Frank Fiore – Novelist & Screenwriter

April 4, 2010

Is a Nuclear Blast Survivable?

Filed under: CyberKill,Frank Remarks — Frank Fiore @ 11:02 AM

Can we survive a nuclear detonation or even a dirty bomb attack? And if we do, is life worth living after the blast? In this day and age of potential nuclear terrorism these questions become paramount for our individual survival after such an attack.

I explore the use of a dirty bomb in my new book CyberKill.

A recent article WorldNet Daily explores this concept. The author, Joseph Farah, explains that a nuclear blast is not, as we are told by our political leaders, the end of the world for t hose who experience it. He states that surviving a radiological attack, or even a nuclear attack, is not hopeless at all – if people understand the potential, prepare for it and take simple, time-tested steps after such an event.

Case in point. In fact, two of them. Hiroshima and Nagasaki.

* _Data for analysis_:

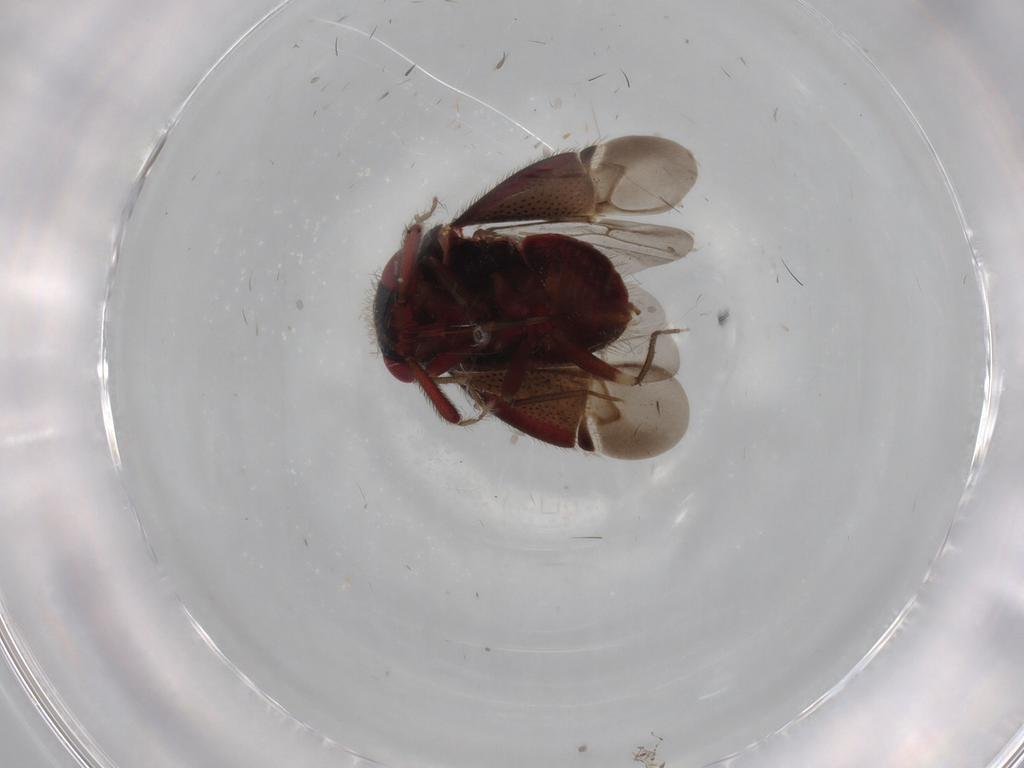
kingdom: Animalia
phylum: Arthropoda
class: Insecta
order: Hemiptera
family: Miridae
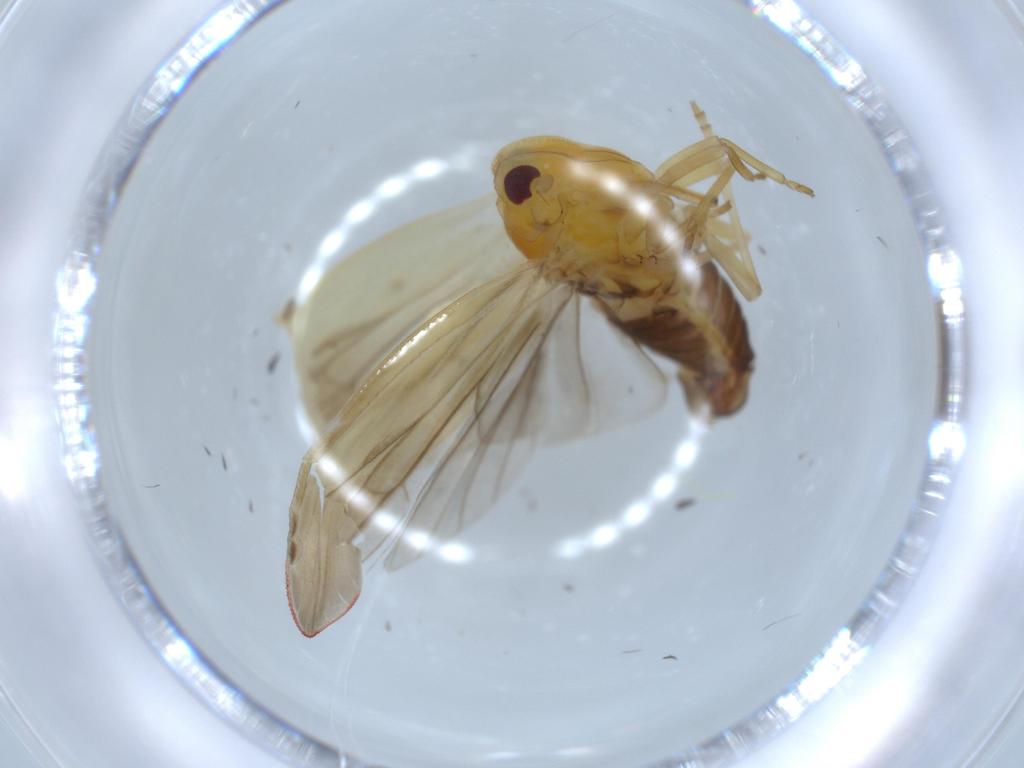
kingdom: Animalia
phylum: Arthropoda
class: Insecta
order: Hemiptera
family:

* _Assigned task 1_: In the post on surviving a nuclear blast, who wrote the WorldNet Daily article that it discusses?
* _Assigned task 2_: Reproduce the part of the post on surviving a nuclear blast that opens with the words "Filed under: CyberKill,Frank" and closes with "such an event.".
The lines that come after the post are separate material and have no connection to it.

* _Problem solution 1_: Joseph Farah

* _Problem solution 2_:
Filed under: CyberKill,Frank Remarks — Frank Fiore @ 11:02 AM

Can we survive a nuclear detonation or even a dirty bomb attack? And if we do, is life worth living after the blast? In this day and age of potential nuclear terrorism these questions become paramount for our individual survival after such an attack.

I explore the use of a dirty bomb in my new book CyberKill.

A recent article WorldNet Daily explores this concept. The author, Joseph Farah, explains that a nuclear blast is not, as we are told by our political leaders, the end of the world for t hose who experience it. He states that surviving a radiological attack, or even a nuclear attack, is not hopeless at all – if people understand the potential, prepare for it and take simple, time-tested steps after such an event.